Are you a Real Landscape Photographer?
OK – I tend to be a quiet kind of guy, enjoy my own company, and conversationally generally tend to agree with most people most of the time. Very British and all that.
However, I occasionally wonder, as I see the increasing army of gear-toting, backsack carrying, tech-savvy people, all standing around close together taking in the dawn and dusk shoots – how many of these people are actually ‘Real Photographers’?
Are you a ‘Real Landscape Photographer’
So this article might not be such an easy read for some that call themselves Landscape Photographers…
- Do you know how to pronounce the name David Muench? If you answered ‘who?’ deduct one point.
- Do you enjoy spending hours slowly leafing through the images in a large-format coffee-table photography book by A Photographic Master that cost you an arm and a leg. If you answered – ‘but isn’t that the same as scrolling thru my Instagram feed’, deduct five points.
- Do you enjoy reading essays on photography to understand the way people approach their art, and to broaden your horizons at the same time? If you answered ‘of course, I watch a lot of YouTube ‘how to process clips’, deduct two points.
Hmmmm – do you get my idea? How many ‘photographers’ that you see have basically upgraded their phones to a camera, bought a whole heap of gizmos and gadgets without ever actually ‘feeling’ what they see through a viewfinder.
How do you Learn?
It’s 2022 at the time of writing (it was 2021 when I started writing, sigh…). I find I am wondering more and more, as I look at my Instagram feed all too often (guilty as charged M’Lud) whether those that post oh-so-regularly are actually ‘real’ landscape photographers or not.
Bear with me – I might have a rant. This from Wikipedia…
An atelier (French: [atəlje]) is the private workshop or studio of a professional artist in the fine or decorative arts, where a principal master and a number of assistants, students, and apprentices can work together producing pieces of fine art or visual art released under the master’s name or supervision.
OK – so this gist of this is that to get to good – we all need to start somewhere. And learn. And keep on learning. I don’t have a degree but boy, have I read up on all things photographic over the years and man, I have a library full of fine art books. There, I went from a Boy to a Man – no pun intended!
Who do you Connect to?
Let’s take this further, who do you connect to…

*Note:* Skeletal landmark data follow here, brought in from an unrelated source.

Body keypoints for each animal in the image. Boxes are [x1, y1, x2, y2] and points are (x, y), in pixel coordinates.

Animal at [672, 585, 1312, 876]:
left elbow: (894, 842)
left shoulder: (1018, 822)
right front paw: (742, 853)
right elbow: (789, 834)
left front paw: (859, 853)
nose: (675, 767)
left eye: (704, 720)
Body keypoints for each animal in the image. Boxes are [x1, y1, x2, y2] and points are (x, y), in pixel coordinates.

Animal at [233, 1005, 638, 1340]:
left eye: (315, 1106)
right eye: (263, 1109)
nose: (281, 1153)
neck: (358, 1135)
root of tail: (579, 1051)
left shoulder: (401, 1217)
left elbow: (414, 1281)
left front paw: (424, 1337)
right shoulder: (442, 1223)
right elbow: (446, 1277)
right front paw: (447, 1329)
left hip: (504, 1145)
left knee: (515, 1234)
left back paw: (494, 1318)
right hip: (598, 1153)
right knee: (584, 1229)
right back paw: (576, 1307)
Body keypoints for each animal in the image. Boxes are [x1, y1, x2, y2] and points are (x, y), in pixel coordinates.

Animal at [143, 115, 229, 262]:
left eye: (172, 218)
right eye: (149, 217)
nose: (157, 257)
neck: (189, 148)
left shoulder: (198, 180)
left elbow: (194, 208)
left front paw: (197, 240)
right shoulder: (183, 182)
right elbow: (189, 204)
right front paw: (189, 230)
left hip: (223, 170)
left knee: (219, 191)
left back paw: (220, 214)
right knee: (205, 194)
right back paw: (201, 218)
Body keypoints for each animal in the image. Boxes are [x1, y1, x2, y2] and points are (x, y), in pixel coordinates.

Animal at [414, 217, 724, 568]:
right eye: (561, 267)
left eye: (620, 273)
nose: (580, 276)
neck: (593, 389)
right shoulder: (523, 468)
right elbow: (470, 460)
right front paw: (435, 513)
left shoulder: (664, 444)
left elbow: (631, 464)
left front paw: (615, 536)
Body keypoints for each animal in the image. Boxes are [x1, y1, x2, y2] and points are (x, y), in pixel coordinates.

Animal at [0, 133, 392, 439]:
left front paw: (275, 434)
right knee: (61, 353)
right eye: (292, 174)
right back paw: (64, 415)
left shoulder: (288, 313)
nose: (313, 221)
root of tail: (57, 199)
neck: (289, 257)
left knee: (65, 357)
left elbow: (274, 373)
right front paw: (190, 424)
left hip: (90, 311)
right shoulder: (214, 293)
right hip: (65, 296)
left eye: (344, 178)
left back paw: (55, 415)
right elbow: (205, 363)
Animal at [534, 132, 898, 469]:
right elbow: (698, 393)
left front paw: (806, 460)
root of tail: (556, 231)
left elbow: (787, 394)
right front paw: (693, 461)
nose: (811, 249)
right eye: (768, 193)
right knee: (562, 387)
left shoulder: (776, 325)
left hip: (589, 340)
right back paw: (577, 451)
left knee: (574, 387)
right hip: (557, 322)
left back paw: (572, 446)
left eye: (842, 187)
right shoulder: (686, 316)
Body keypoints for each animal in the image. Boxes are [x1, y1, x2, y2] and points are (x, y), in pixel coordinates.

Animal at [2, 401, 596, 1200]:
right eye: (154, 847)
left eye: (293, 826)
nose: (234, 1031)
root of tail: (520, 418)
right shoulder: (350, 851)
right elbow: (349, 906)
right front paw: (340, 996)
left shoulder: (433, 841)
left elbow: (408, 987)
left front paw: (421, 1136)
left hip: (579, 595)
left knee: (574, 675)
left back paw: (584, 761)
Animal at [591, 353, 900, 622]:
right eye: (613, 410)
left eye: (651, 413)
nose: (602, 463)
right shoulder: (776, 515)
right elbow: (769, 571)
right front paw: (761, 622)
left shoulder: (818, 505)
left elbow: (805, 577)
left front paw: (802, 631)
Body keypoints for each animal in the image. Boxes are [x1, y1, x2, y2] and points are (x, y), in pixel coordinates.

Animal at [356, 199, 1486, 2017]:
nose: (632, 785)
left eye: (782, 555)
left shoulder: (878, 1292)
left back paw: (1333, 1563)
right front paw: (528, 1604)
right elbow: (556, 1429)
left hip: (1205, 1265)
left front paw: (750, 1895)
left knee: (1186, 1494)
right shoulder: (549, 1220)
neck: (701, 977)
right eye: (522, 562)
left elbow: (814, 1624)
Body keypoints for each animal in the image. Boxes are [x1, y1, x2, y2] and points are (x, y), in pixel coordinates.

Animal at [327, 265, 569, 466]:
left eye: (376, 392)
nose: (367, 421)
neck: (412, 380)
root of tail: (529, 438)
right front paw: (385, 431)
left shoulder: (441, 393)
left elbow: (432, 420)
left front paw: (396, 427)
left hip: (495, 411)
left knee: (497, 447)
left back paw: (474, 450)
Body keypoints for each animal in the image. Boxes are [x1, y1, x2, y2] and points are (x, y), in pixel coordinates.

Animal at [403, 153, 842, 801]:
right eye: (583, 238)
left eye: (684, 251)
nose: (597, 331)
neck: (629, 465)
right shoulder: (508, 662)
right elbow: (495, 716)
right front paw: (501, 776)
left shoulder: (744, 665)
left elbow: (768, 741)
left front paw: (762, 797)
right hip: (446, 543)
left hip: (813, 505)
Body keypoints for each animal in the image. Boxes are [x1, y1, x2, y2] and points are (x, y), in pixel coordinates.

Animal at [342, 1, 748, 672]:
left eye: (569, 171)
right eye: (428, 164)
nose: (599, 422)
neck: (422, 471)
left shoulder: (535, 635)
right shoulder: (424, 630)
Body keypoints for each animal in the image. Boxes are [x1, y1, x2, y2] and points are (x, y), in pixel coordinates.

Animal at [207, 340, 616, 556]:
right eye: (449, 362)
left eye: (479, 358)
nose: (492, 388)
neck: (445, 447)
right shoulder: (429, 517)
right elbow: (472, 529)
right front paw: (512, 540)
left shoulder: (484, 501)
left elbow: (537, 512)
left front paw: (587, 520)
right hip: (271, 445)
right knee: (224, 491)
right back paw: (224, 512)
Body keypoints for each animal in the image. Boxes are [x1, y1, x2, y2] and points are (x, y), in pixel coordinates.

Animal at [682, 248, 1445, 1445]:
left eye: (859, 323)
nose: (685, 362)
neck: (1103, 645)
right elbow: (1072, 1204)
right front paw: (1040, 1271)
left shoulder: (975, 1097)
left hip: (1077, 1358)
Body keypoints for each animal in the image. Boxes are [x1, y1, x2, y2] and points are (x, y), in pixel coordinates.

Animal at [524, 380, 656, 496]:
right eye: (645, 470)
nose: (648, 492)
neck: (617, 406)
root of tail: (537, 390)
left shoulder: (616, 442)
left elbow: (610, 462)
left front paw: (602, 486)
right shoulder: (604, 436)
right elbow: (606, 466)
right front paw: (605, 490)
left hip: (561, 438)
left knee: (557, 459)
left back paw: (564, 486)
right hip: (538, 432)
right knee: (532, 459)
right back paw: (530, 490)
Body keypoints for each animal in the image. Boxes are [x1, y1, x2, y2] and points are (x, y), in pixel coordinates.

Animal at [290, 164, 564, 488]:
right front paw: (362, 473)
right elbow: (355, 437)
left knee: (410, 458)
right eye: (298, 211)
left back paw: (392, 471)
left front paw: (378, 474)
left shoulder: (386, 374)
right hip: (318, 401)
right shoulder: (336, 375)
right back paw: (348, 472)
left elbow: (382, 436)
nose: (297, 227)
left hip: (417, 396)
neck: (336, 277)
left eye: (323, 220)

- Henri Cartier-Bresson, Ansel Adams, David Muench (OK, HCB wasn’t only/necessarily a landscape photographer, but – have you seen his landscapes?)
- Ken Duncan, Peter Lik
- Marc Adamus, Chris Burkhard
The first three photographers were real trailblazers in what they did. Look at their work, and you will understand just how far ahead of the game they were. True pioneers.
The second duo took what had gone before and took it to extraordinary new levels with panoramic cameras and a fresh approach to the use of light. They also brought landscapes to the masses, all the while using film, which it must be remembered was – and still is – expensive. Each shot cost money.
Lastly, two photographers who have embraced the digital age and social media. Both very current in their very different approaches.
How do you connect to photography?
I know a fair few photographers. We occasionally meet up and share stories, plans, and eat good food and drink nice … well you know. In doing this, I do get ideas from my peers. And some of these are very very good ideas indeed. Sadly, I also get a lot of input and suggestions of really bad ways to spend my time.
Talking about bad. I have a love/hate relationship with social media. Images are small, quickly scrolled past, and true engagement is minimal.
Me? – I read magazines, the printed versions. I scour through the essays that have been deemed by the Editor as well-written enough to print. And for the magazine to pay for. I buy coffee table books. This approach makes me think differently, and challenge myself. I visit galleries and stand and wonder at Big Prints on the wall. It costs a lot more to do a Big Print than post on Instagram. I know – I have put on exhibitions and they are not cheap to do.
I would seriously encourage you to do both. I fear that in 2022 the former is the way that most approach their craft. I understand social media has a place, but it is not the only place – just ask David Muench!
I try to write articles that might teach – I fear this one has asked more questions than inform – but are you ready to answer them?